Troubleshooting Azure VPNs

Cloud Hero Azure

In today’s Ask the Admin, I’ll show you how to enable VPN gateway diagnostics and download the resulting logs from Azure storage.

A site-to-site VPN enables you to securely connect your on-premise network to the Azure cloud, enabling users to seamlessly access Azure resources or extend existing systems into the cloud, or a VNET-to-VNET VPN connects two or more Azure virtual networks. For more information on configuring VNET-to-VNET VPNs, see Deploying VNet-to-VNet VPNs in Azure on the Petri IT Knowledgebase.

In principle, VPNs are not difficult to configure in Azure but can be prone to errors, especially in the case of site-to-site VPNs, where you’re connecting to a local VPN device. If you’re thinking of utilizing this kind of VPN, I’d recommend purchasing an Azure support plan because you can only take debugging problems so far without full access to the VPN device on the Azure side. Nevertheless, logging can be enabled to help troubleshoot issues if you can’t connect to an Azure VPN gateway. Don’t forget that the logs on a local VPN device might also give some useful troubleshooting clues.

Before getting started, you’ll need to make sure you have the PowerShell module for Azure installed on your management PC, and a connection to your subscription configured. For details on how to set up PowerShell management, see Setup Windows Azure PowerShell Management on Petri.

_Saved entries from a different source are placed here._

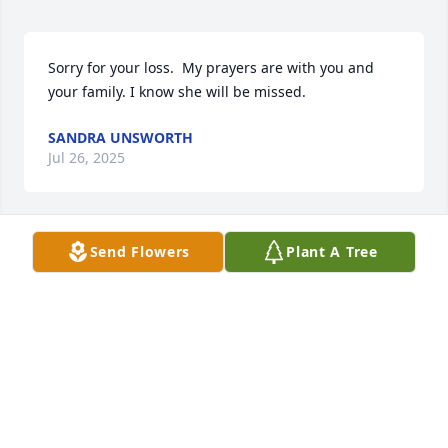
Sorry for your loss.  My prayers are with you and 
your family. I know she will be missed.
SANDRA UNSWORTH
Jul 26, 2025
Send Flowers
Plant A Tree
GLADYS THOMASON SHE WAS A REAL
LADY
Jul 22, 2025
So very sorry Glenda. Prayers for your 
family!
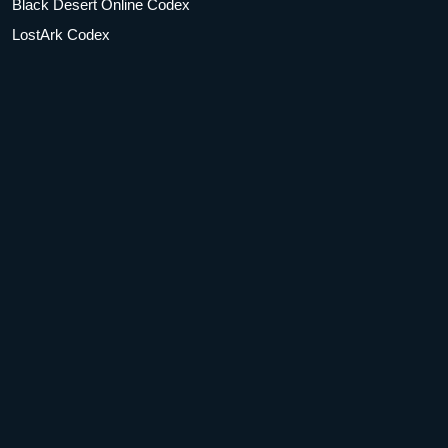
Black Desert Online Codex
LostArk Codex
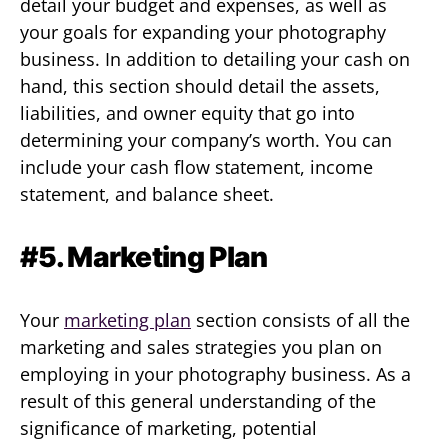
detail your budget and expenses, as well as
your goals for expanding your photography
business. In addition to detailing your cash on
hand, this section should detail the assets,
liabilities, and owner equity that go into
determining your company’s worth. You can
include your cash flow statement, income
statement, and balance sheet.
#5. Marketing Plan
Your
marketing plan
section consists of all the
marketing and sales strategies you plan on
employing in your photography business. As a
result of this general understanding of the
significance of marketing, potential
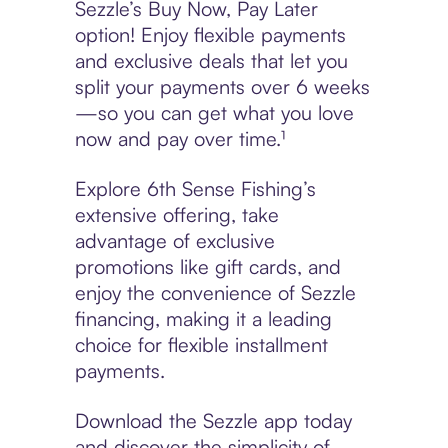
Sezzle’s Buy Now, Pay Later
option! Enjoy flexible payments
and exclusive deals that let you
split your payments over 6 weeks
—so you can get what you love
now and pay over time.¹
Explore 6th Sense Fishing’s
extensive offering, take
advantage of exclusive
promotions like gift cards, and
enjoy the convenience of Sezzle
financing, making it a leading
choice for flexible installment
payments.
Download the Sezzle app today
and discover the simplicity of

Enable VPN gateway diagnostics

Start by opening a PowerShell prompt, and if you haven’t already done so, use the Set-AzureSubscription cmdlet to configure PowerShell to use your Azure subscription and selected storage account, replacing Pay-As-You-Go with the name of your Azure subscription, and mystorageaccount with the name of the storage account you want to work with:

​$storageAccountName = 'mystorageaccount' 
$subscriptionName = 'Pay-As-You-Go'

Set-AzureSubscription –SubscriptionName $subscriptionName -CurrentStorageAccount $storageAccountName

Azure writes the diagnostic logs to an Azure storage account. To enable this functionality, we need to provide the Start-AzureVNetGatewayDiagnostics cmdlet with the storage account context. Below we’ll set the storage context ready for the Start-AzureVNetGatewayDiagnostics cmdlet to use:

​$storageAccountKey = (Get-AzureStorageKey -StorageAccountName $storageAccountName).Primary

$storageContext = New-AzureStorageContext -StorageAccountName $storageAccountName -StorageAccountKey $storageAccountKey

Now let’s set the name of the Azure virtual network we want to monitor and the capture duration in seconds:

​$azureVNet = 'CONTOSO'

$captureDuration = 60

Finally, we can start diagnostics:

​Start-AzureVNetGatewayDiagnostics -VNetName $azureVNet -StorageContext $storageContext -CaptureDurationInSeconds $captureDuration

Sleep -Seconds $captureDuration

Download the logs from Azure storage

Once the capture has completed, you’ll need to download the log from Azure storage and save the contents to a local file:

​$logUrl = (Get-AzureVNetGatewayDiagnostics -VNetName $azureVNet).DiagnosticsUrl

$logContent = (Invoke-WebRequest -Uri $logUrl).RawContent

$logContent | Out-File -FilePath c:\temp\vpnlog.txt

Now open the vpnlog.txt file to view the log.